On 07/23/2012 06:22 AM, Dave Angel wrote:
On 07/23/2012 09:06 AM, Chris Angelico wrote:
On Mon, Jul 23, 2012 at 10:55 PM, Roy Smith <r...@panix.com> wrote:
Some day, we're going to have programming languages that take advantage
of the full unicode character set.  Right now, we're working in ASCII
and creating silly digrams/trigrams like r'' for raw strings (and triple-quotes 
for multi-line
strings).  Not to mention <=, >=, ==, !=.  And in languages other than
python, things like ->, => (arrows for structure membership), and so on.
REXX predates Unicode, I think, or at least its widespread adoption,
but it has a non-ASCII operator:

http://www.rexswain.com/rexx.html#operators

But personally, I've always used backslash. It's nothing to do with
ASCII and everything to do with having it on the keyboard. Before you
get a language that uses full Unicode, you'll need to have fairly
generally available keyboards that have those keys.

ChrisA


Keyboards with 110,000 keys on them; wonderful.  And much larger
characters on the screen, so that all those can be distinguished.  And
of course all fonts have to support all those characters.

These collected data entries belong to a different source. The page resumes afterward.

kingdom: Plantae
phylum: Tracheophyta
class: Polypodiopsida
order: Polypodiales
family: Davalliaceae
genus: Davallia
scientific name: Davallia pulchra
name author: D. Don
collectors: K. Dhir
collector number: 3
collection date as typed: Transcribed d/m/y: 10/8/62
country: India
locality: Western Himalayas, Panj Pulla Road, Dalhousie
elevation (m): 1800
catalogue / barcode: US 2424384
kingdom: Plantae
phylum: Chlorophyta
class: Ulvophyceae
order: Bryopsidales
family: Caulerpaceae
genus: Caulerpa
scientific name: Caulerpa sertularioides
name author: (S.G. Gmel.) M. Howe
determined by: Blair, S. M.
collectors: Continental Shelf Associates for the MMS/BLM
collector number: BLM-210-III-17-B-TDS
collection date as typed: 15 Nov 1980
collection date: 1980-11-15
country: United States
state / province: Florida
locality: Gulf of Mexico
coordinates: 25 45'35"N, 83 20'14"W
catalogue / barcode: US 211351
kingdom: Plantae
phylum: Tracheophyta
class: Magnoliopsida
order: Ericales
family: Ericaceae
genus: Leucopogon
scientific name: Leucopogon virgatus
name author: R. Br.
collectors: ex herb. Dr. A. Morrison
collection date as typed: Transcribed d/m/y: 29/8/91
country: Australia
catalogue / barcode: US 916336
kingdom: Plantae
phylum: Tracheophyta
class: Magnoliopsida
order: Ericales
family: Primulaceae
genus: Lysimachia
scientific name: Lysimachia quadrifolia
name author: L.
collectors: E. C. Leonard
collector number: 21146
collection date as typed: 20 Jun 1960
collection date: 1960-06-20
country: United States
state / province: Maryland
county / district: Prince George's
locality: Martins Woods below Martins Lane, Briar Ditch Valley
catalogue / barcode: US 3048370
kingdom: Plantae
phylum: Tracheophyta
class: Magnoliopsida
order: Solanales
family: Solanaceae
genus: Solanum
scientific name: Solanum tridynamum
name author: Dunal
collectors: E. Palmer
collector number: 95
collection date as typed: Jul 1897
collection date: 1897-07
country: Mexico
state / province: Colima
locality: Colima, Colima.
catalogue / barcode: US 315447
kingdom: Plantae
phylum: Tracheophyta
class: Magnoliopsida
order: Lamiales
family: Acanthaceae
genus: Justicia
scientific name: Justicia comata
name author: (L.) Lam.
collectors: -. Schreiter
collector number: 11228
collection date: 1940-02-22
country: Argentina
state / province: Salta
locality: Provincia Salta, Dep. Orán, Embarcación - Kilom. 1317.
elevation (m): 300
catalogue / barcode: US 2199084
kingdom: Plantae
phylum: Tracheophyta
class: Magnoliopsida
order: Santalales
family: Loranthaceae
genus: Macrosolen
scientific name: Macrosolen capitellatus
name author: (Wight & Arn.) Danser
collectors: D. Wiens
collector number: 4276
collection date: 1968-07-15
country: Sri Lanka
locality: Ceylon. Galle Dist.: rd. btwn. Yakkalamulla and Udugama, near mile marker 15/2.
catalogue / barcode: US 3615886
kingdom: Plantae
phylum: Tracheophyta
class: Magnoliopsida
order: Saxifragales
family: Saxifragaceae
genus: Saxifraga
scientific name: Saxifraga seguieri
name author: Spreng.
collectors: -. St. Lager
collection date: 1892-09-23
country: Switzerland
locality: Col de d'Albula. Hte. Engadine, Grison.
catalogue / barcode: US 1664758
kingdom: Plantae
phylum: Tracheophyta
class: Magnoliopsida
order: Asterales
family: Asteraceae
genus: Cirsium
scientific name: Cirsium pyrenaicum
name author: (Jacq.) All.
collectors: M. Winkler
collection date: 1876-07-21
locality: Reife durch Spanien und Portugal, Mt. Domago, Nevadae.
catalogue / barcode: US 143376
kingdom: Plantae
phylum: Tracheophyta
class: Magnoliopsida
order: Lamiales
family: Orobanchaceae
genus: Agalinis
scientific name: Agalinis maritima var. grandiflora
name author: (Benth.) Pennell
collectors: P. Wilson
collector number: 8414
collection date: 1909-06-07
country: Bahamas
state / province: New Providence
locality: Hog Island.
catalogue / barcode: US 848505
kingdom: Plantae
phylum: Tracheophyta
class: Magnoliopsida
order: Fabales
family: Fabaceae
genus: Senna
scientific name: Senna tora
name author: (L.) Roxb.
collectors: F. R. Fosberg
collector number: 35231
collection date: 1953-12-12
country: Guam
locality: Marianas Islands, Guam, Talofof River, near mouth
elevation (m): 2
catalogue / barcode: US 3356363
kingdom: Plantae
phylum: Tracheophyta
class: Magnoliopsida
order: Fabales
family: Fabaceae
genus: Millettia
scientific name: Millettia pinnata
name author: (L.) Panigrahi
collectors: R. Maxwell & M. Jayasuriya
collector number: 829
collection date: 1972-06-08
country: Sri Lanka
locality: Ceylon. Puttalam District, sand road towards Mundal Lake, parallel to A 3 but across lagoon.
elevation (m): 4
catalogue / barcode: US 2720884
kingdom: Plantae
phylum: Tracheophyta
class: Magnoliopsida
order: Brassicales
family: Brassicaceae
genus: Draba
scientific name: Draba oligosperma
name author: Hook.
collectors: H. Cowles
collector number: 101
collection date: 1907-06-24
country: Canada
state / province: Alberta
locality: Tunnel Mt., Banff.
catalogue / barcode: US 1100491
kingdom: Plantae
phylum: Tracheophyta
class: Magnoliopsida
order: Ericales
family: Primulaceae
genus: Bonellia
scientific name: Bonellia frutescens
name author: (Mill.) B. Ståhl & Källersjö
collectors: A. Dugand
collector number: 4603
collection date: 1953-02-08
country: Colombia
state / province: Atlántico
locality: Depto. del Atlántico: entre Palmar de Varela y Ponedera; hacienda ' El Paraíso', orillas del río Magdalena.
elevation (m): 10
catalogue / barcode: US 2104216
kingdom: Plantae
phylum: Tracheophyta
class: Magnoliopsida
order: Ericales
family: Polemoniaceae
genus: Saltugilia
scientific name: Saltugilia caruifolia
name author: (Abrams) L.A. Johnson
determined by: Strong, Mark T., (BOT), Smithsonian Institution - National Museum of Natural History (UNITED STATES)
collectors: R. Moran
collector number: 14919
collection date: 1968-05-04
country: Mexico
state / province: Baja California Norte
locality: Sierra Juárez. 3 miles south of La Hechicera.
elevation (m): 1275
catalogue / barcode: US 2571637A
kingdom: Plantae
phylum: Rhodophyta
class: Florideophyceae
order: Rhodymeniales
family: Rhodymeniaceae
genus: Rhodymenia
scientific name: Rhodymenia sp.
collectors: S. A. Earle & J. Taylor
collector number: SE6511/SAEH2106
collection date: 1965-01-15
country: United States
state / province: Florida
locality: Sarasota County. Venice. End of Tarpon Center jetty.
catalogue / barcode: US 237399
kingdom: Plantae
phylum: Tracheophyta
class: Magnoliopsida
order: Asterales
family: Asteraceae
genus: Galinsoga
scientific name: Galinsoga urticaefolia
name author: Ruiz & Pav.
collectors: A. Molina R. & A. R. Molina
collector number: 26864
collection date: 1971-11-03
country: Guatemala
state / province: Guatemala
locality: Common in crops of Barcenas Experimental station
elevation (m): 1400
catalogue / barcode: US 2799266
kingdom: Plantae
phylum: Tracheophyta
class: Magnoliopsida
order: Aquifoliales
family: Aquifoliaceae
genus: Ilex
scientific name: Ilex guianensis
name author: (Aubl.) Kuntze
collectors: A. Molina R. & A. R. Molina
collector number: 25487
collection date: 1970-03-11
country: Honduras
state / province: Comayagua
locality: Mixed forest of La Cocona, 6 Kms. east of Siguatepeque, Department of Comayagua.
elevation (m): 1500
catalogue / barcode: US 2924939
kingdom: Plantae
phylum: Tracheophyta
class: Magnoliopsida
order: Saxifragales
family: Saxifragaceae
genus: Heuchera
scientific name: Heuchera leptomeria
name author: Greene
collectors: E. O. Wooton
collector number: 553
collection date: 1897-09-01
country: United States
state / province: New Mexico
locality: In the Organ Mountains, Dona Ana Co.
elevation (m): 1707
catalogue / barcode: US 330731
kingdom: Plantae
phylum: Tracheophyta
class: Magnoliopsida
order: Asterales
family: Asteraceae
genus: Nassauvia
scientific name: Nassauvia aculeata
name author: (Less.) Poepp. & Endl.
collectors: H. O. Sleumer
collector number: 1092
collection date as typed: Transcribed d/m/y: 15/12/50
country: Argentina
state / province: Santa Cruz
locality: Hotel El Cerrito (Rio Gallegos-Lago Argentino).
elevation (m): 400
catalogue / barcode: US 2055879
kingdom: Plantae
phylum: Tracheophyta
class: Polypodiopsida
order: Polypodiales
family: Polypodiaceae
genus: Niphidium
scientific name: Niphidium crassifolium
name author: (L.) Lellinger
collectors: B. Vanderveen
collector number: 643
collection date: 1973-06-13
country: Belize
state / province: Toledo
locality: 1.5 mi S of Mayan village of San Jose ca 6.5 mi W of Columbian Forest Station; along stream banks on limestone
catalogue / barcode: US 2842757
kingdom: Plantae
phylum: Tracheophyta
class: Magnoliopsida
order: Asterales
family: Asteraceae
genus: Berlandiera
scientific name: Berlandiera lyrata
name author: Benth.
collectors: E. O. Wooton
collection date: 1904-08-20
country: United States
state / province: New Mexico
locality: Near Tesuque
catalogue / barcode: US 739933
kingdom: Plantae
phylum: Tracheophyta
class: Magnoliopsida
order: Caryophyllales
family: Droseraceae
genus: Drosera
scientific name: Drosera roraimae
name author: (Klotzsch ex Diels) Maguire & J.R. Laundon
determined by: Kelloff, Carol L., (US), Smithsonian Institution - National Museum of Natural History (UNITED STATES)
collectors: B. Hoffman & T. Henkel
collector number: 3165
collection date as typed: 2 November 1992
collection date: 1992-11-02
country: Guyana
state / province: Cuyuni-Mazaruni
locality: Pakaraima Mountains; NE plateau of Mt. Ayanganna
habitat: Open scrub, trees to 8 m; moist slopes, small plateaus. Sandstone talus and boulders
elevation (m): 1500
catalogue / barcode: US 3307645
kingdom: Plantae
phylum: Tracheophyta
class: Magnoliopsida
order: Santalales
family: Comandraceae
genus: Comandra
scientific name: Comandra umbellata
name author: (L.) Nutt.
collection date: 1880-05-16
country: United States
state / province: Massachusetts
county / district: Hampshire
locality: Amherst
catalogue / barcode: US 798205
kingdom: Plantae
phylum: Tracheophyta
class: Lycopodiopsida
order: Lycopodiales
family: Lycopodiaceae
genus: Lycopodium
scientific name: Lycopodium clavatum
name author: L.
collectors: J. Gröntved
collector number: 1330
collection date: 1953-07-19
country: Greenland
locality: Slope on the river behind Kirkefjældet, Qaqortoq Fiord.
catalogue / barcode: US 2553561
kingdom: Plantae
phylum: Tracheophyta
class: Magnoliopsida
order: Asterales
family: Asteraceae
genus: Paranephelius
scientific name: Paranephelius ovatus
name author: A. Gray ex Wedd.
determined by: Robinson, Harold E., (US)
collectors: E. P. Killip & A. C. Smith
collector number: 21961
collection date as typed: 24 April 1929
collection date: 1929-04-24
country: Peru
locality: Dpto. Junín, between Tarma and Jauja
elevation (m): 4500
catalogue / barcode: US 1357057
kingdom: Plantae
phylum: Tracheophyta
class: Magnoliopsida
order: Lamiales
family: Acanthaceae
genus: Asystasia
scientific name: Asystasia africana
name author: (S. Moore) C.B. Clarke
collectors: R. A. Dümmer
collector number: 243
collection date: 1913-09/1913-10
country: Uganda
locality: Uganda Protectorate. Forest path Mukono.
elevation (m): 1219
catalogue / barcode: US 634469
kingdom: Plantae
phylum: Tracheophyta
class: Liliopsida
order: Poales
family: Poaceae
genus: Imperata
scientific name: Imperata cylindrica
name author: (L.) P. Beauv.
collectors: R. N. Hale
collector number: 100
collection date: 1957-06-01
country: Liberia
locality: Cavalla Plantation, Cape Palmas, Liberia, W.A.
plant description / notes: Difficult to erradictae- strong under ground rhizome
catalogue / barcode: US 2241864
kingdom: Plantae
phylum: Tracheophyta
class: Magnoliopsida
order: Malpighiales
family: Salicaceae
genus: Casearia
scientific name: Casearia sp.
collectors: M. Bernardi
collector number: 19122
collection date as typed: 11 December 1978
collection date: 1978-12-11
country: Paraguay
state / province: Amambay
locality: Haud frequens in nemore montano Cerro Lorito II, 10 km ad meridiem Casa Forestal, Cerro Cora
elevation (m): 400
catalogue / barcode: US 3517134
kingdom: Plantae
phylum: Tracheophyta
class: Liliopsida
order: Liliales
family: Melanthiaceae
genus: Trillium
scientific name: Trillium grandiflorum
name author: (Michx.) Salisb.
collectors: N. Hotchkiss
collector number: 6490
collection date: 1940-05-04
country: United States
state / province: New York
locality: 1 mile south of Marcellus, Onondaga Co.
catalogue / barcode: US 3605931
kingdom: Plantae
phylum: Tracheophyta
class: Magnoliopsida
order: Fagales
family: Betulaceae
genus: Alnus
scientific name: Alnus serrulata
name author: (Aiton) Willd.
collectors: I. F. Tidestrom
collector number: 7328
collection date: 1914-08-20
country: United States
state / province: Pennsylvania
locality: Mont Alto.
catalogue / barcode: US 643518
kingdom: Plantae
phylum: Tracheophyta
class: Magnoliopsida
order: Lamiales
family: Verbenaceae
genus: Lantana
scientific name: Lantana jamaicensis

Back to 20 character lines.


Somewhat different than this discussion, and I'm not familiar with it myself, but I've read about the "Space Cadet Keyboard". It's described (among other places) at:

http://catb.org/jargon/html/S/space-cadet-keyboard.html

     -=- Larry -=-

OT: This "Jargon File" can be an entertaining read. I found "The Story of Mel" particularly fascinating.